Peter the Patrician (9th century) explained

Peter (Greek: Πέτρος) was a senior Byzantine military commander at the turn of the 9th century, who later became a monk and was canonized by the Church. He is venerated on July 1.

Life

Peter is known only from menologies. He was the son of the patrikios Constantine, who according to the Synaxarium Constantinopolitanum held the position of strategos. Peter was born during the joint reign of Irene of Athens and her son Constantine VI (780–796).[1]
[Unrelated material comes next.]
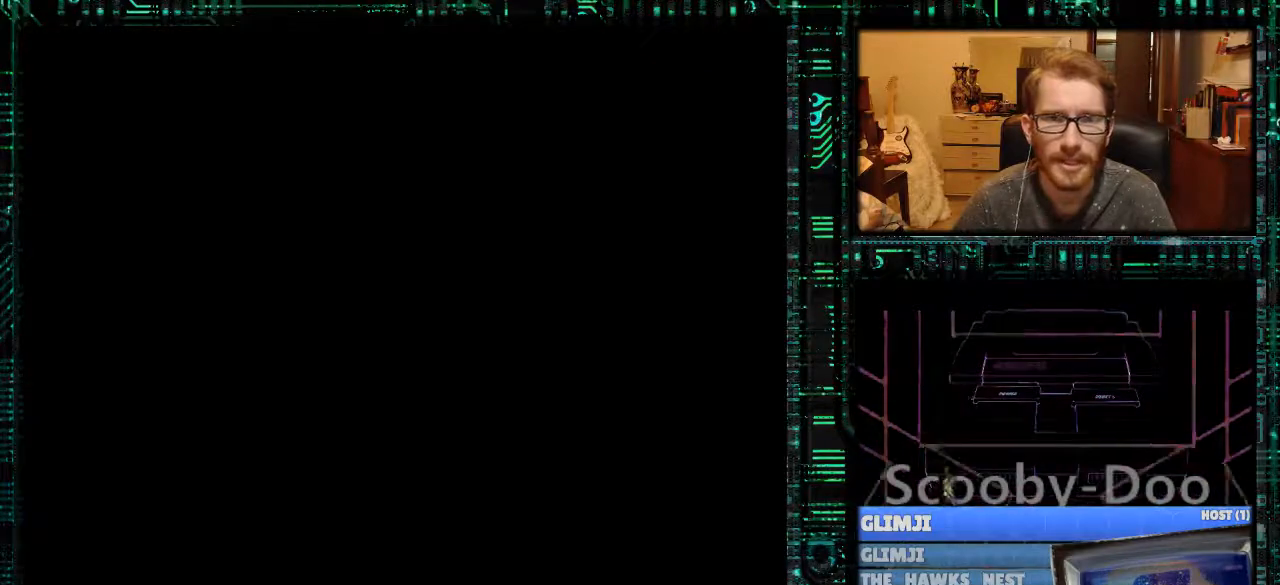
{"buttons": [], "events": []}
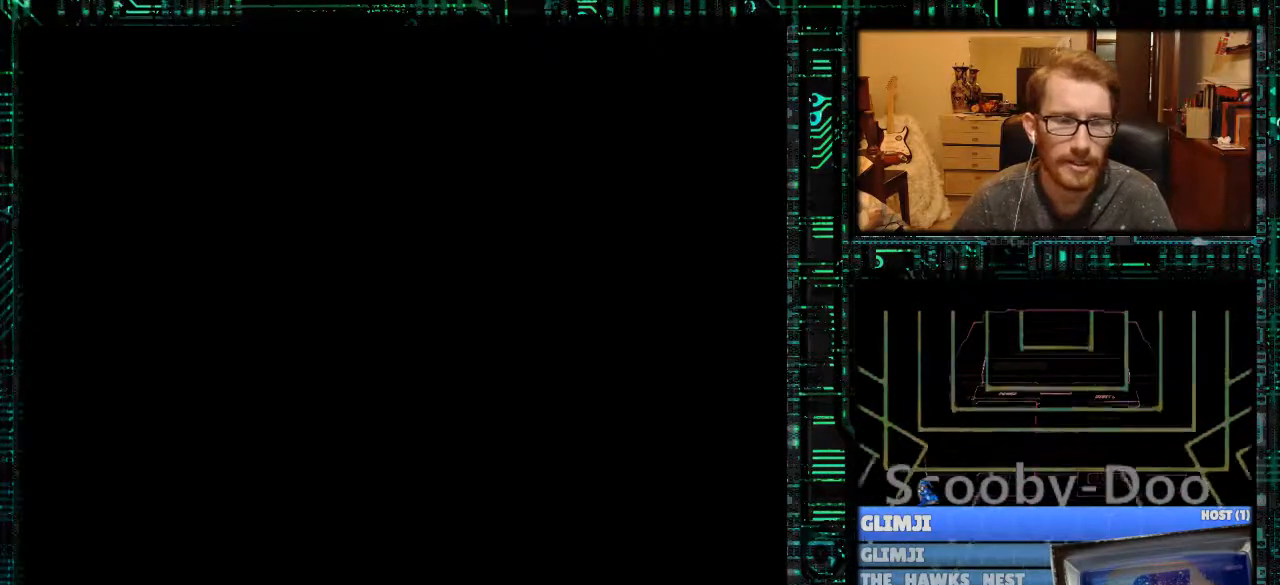
{"buttons": [], "events": []}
Peter also held the rank of patrikios, and served as commander of the elite Scholai regiment during the sole reign of Irene of Athens and as commander of the Hikanatoi regiment under her successor, Nikephoros I .[1] He fought in the disastrous Battle of Pliska in 811, and was taken prisoner along with 50 other officers by the Bulgars. Peter managed to escape "miraculously" through the aid of John the Theologian, became a monk on the Bithynian Olympus, along with Joannicius the Great, with whom he lived together as his disciple for 34 years.[1] After Joannicius' death in 846, Peter returned to Constantinople, where he built a church in the ta Evandrou quarter. He lived in a hut nearby and died eight years later, on 1 July 854.[1] The veracity of his life after 811 has been questioned by John Wortley, who considers his monastic life a legend.[1]

Rodolphe Guilland suggested an identity with a patrikios of the same name, mentioned in the history of Theophanes the Confessor, who participated in the overthrow of Irene in 802, and who in 809 calmed an army mutiny against Nikephoros. However, this person is stated by Theophanes to have been killed at Pliska.